Count Self-Referrals as Office Visits

Question: A patient with back pain came to our office to determine whether she is a candidate for vertebroplasty (we performed a successful vertebroplasty on her husband last year). We reported 99271-99275 because we considered it a confirmatory consultation, but our billing company said we should have reported a standard office visit code. Who is correct? 

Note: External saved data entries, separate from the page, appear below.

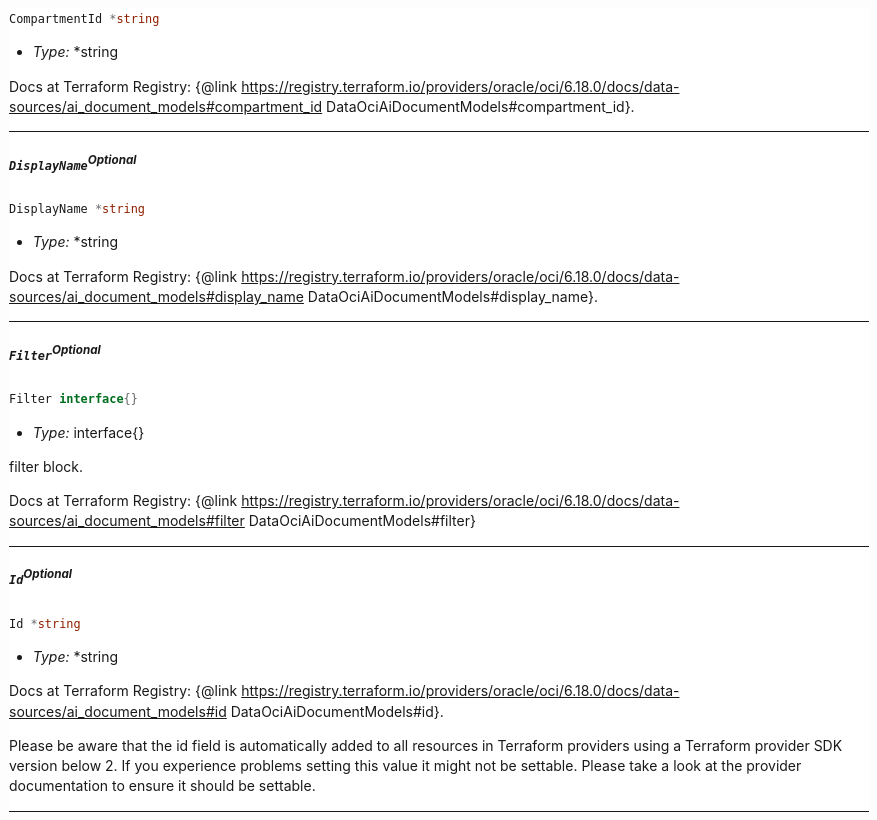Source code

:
```go
CompartmentId *string
```

- *Type:* *string

Docs at Terraform Registry: {@link https://registry.terraform.io/providers/oracle/oci/6.18.0/docs/data-sources/ai_document_models#compartment_id DataOciAiDocumentModels#compartment_id}.

---

##### `DisplayName`<sup>Optional</sup> <a name="DisplayName" id="rhizo-co-terraform-provider-oci.dataOciAiDocumentModels.DataOciAiDocumentModelsConfig.property.displayName"></a>

```go
DisplayName *string
```

- *Type:* *string

Docs at Terraform Registry: {@link https://registry.terraform.io/providers/oracle/oci/6.18.0/docs/data-sources/ai_document_models#display_name DataOciAiDocumentModels#display_name}.

---

##### `Filter`<sup>Optional</sup> <a name="Filter" id="rhizo-co-terraform-provider-oci.dataOciAiDocumentModels.DataOciAiDocumentModelsConfig.property.filter"></a>

```go
Filter interface{}
```

- *Type:* interface{}

filter block.

Docs at Terraform Registry: {@link https://registry.terraform.io/providers/oracle/oci/6.18.0/docs/data-sources/ai_document_models#filter DataOciAiDocumentModels#filter}

---

##### `Id`<sup>Optional</sup> <a name="Id" id="rhizo-co-terraform-provider-oci.dataOciAiDocumentModels.DataOciAiDocumentModelsConfig.property.id"></a>

```go
Id *string
```

- *Type:* *string

Docs at Terraform Registry: {@link https://registry.terraform.io/providers/oracle/oci/6.18.0/docs/data-sources/ai_document_models#id DataOciAiDocumentModels#id}.

Please be aware that the id field is automatically added to all resources in Terraform providers using a Terraform provider SDK version below 2.
If you experience problems setting this value it might not be settable. Please take a look at the provider documentation to ensure it should be settable.

---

New York Subscriber Answer:  In this situation, individual payer policy will determine the correct code.
 
CPT's consultation notes state, "A 'consultation' initiated by a patient and/or family, and not requested by a physician, is not reported using initial consultation codes but may be reported using the codes for confirmatory consultation or office visits, as appropriate." The final phrase, "as appropriate," means that you may report either a confirmatory consultation or an office visit based on whether the patient- and/or family-initiated request qualifies as a confirmatory consultation.
 
The problem is that your example may not meet the definition of a confirmatory consultation for your insurer.
 
You should use confirmatory consultation codes "when the consulting physician is aware of the confirmatory nature of the opinion sought (for example, when a second/third opinion is requested or required on the necessity or appropriateness of a previously recommended medical treatment or surgical procedure)," according to CPT 2004.
 
In other words, you should use 99271-99275 when the patient wants a second opinion or when an insurer requests a specialist's opinion. Many managed-care payers reimburse confirmatory consultation codes only when an insurer requests the second opinion, not when the patient initiates the request for a second opinion.
  
If a new patient refers herself to your practice but doesn't request your radiologist's opinion on her primary physician's treatment recommendations or diagnosis, the visit may not be a confirmatory consultation, but an office visit (99201-99205).
 
If the patient instead asks you to confirm another physician's opinion or counter an initial diagnosis, the service may qualify as a confirmatory consultation (99271-99275). Always obtain your payer's confirmatory consult reimbursement guidelines to ensure that you report these codes correctly.